───── Record set

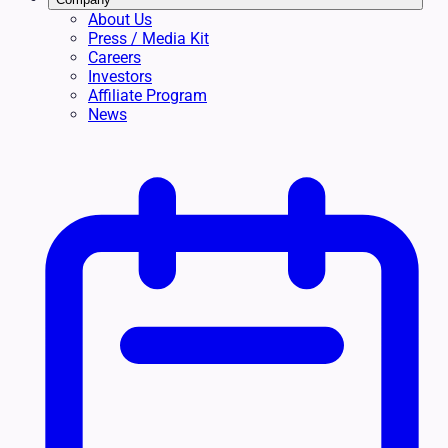
About Us
Press / Media Kit
Careers
Investors
Affiliate Program
News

──────────

Retype each entry precisely. Skip images entirely.

== Solution for this problem ==
About Us
Press / Media Kit
Careers
Investors
Affiliate Program
News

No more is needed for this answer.